## Task statement:
For each line in the records that contains "agit", make a copy.

[Stored data entries]
=== Begin Enclosure ===

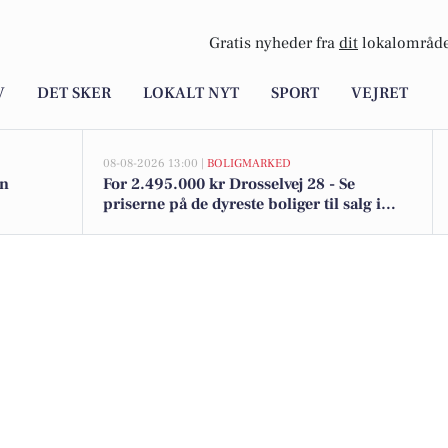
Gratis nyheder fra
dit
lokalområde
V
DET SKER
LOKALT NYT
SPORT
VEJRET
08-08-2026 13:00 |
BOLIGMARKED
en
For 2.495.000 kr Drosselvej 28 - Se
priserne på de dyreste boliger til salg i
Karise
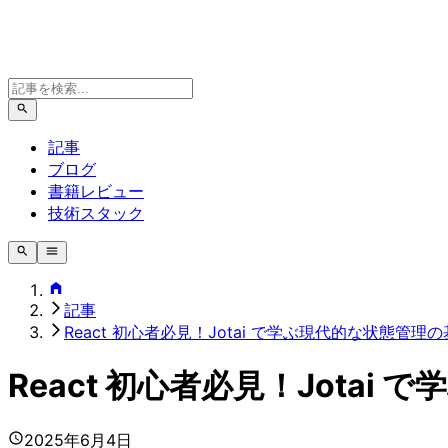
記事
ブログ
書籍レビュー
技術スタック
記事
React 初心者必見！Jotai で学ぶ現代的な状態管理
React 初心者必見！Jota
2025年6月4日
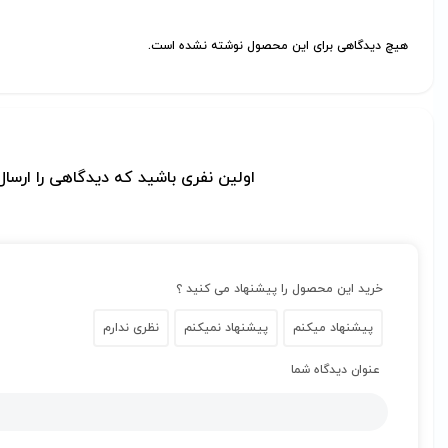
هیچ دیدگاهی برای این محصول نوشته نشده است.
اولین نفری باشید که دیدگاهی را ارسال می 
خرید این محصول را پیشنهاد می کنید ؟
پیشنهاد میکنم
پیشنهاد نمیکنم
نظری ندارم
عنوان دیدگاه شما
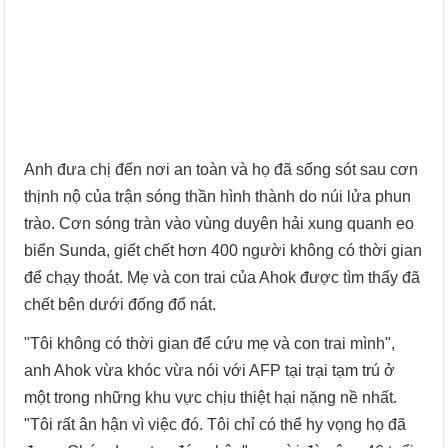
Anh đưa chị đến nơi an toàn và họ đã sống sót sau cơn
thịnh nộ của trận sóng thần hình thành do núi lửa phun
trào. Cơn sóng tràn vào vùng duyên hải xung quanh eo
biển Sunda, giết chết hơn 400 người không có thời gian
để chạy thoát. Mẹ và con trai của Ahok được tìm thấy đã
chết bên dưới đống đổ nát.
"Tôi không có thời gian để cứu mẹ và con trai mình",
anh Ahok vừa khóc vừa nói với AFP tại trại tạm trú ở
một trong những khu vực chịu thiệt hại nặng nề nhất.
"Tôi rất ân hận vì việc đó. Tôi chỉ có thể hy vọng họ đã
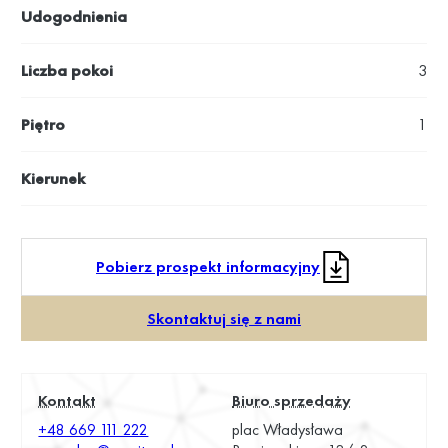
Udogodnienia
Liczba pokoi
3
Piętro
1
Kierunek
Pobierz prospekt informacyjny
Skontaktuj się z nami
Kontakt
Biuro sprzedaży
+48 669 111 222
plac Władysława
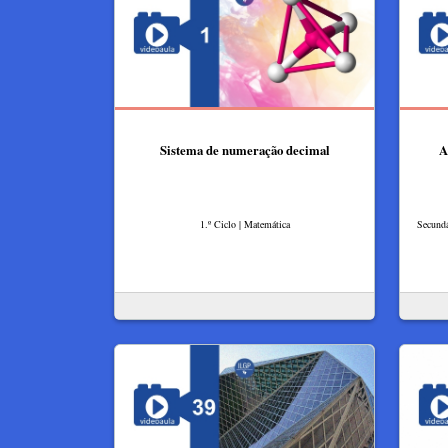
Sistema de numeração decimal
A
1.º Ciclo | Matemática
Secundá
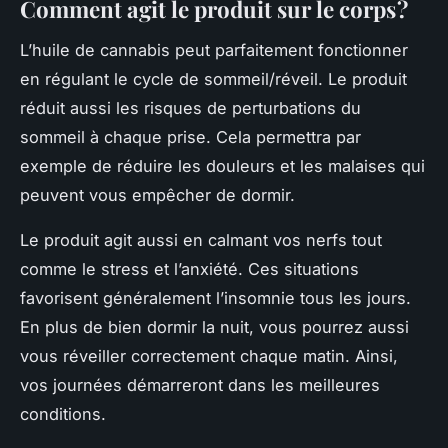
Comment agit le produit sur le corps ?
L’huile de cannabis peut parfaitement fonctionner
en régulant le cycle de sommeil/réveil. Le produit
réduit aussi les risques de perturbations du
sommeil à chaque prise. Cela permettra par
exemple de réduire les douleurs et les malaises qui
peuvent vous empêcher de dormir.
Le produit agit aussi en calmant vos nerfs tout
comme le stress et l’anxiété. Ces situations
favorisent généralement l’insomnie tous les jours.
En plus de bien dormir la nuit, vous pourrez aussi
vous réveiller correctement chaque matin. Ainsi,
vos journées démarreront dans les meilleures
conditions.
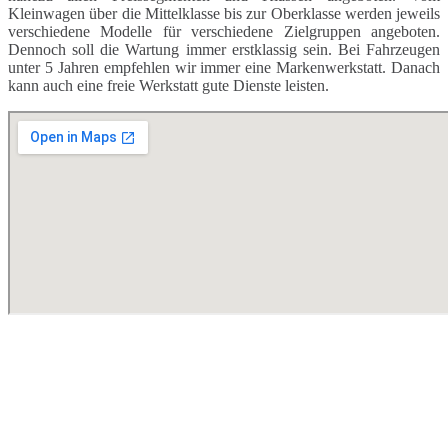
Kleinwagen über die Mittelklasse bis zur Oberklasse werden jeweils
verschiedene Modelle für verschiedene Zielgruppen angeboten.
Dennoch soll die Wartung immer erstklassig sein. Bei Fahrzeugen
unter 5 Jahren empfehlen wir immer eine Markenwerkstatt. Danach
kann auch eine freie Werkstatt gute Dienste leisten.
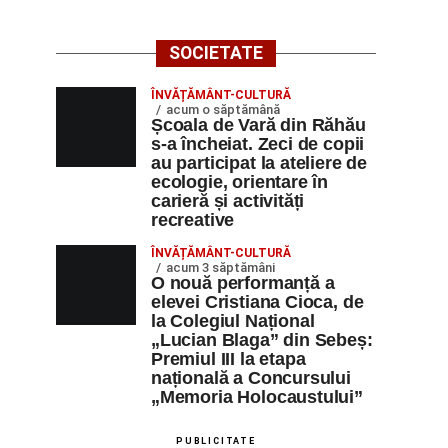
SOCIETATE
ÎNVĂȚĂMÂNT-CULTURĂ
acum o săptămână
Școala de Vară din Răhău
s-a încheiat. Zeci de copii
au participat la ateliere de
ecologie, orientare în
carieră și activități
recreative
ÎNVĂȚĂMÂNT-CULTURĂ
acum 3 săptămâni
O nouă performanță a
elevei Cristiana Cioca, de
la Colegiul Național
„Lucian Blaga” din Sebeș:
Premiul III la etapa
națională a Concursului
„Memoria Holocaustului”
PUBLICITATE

=== End Enclosure ===

## Exercise solution:
Comment agit le produit sur le corps ?
Le produit agit aussi en calmant vos nerfs tout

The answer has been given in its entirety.